Aku dan Alya belum juga pulang ke rumah. Kami berdua masih asik bermain di tengah derasnya hujan. Tiba-tiba, Alya menghentikan langkahnya sambil memeluk dirinya sendiri, dengan bibir tampak bergetar dan sedikit pucat. Alya memanggilku dan sepertinya ingin mengatakan sesuatu. Namun, sepertinya dia merasa malu untuk mengatakannya. Aku menoleh kearah Alya, dan langsung menghampirinya.

   “Kenapa, Al?” tanyaku pada Alya.

   “Dingin, hehe … hujan nya semakin deras, nih …,” jawab Alya, menggigil kedinginan.

   “Eh, kamu kedinginan, ya? Ah, lemah banget, sih … baru juga sebentar,” kataku.

   “Iya, sih … ya, mau bagaimana lagi? Aku sudah menggigil, nih. Kita pulang, yuk …,” ajak Alya, memeluk tubuhnya semakin erat.

   “Yah, padahal Aku masih ingin bermain dengan hujan … yah sudah lah.”

Merasa kasihan pada Alya yang sudah sangat kedinginan, Aku pun langsung mengiyakan ajakan Alya. Lalu, Aku dan Alya berjalan ke rumah masing-masing. Saat di perjalanan pulang, Aku mencoba mencairkan suasana, supaya Alya tidak terlalu merasa kedinginan. Aku menanyakan tentang Zahir padanya.

   “Nggak tahu, ah! Tidak usah di bahas deh, Massika … untuk apa memikirkan Zahir, dia pantas menerima itu, Brrrr …,” kata Alya, memotong langsung pertanyaanku, dengan tubuh yang menggigil kedinginan.

   “Iya, sih, tapi ‘kan …,”

   “Massika, bukan nya tadi ibumu yang mengantarkan kamu ke sekolah, ya?
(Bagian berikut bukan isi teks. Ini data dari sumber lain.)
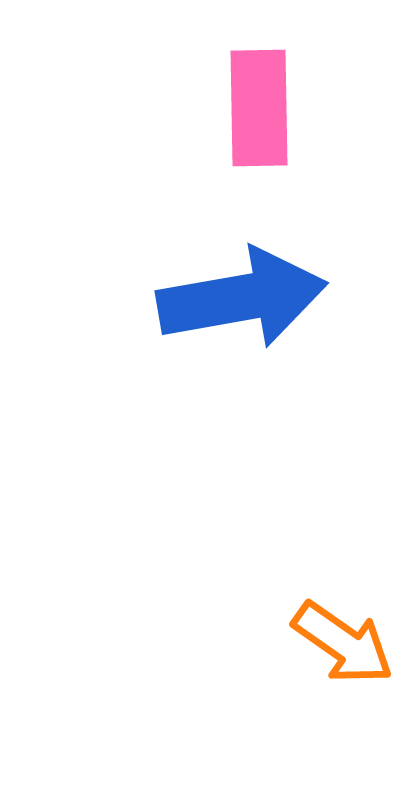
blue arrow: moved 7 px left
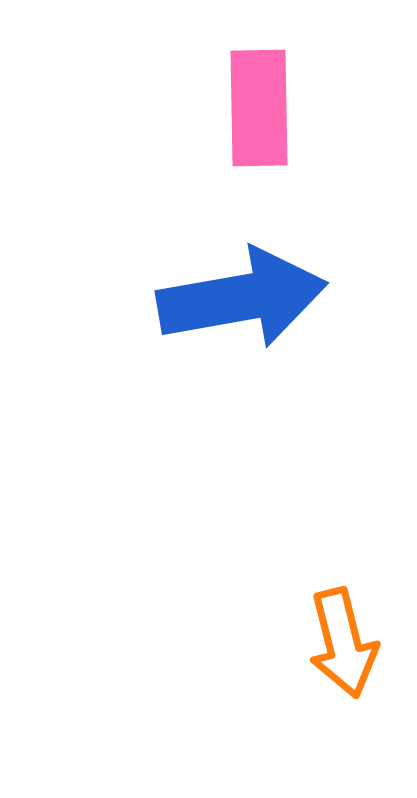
orange arrow: rotated 41 degrees clockwise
Lalu, mengapa ibumu tidak menjemput kamu?” tanya Alya, lagi-lagi memotong pertanyaanku dan mengalihkan pembicaraan.

   “Tidak tahu, Al … yah sudah lah, toh juga sebentar lagi Aku sampai di rumah,” jawabku.

    Alya hanya diam dan menganggukkan kepalanya. Merasa belum puas bermain dengan Alya, Aku mengajaknya untuk singgah sebentar di rumahku, sambil menunggu hujan berhenti. Namun, Alya menolak ajakkanku. Dia berkata, seragam sekolahnya sudah sangat basah dan juga kotor.

   “Tidak apa-apa, Al … kamu bisa mengganti seragam sekolahmu dengan pakaian milikku. Seragam sekolahmu, nanti akan di cuci oleh ibuku. Sekalian deh, seragam sekolahku juga kotor,” kataku, mencoba meyakinkan Alya.

Belum sempat Alya menjawab ajakanku, Aku mengatakan kalau kami sudah tiba di dekat rumahku. Sontak, Alya kebingungan dengan perkataanku.

   “Rumah kamu yang mana, Massika?” tanya Alya.

   “Itu, rumah yang cukup besar, tepat di depan kita,” jawabku.

   “Eh, bukan nya kamu mengatakan, kalau kamu tinggal bersama Ibu dan Kakakmu, ya?” tanya Alya.

   “Benar … memangnya kenapa, Al?” tanyaku.

   “Kalau benar begitu, mengapa di depan rumah kamu ada banyak sekali mobil? Mobil ambulan juga ada, tuh?” tanya balik Alya, sambil menunjuk kearah rumahku.

Seketika, langkahku terhenti. Aku sedikit merasa bingung, mengapa ada banyak sekali mobil di depan rumahku. Namun, tidak ingin ambil pusing, Aku langsung menjawab pertanyaan Alya, kalau itu hanya mobil milik para tamu ibuku.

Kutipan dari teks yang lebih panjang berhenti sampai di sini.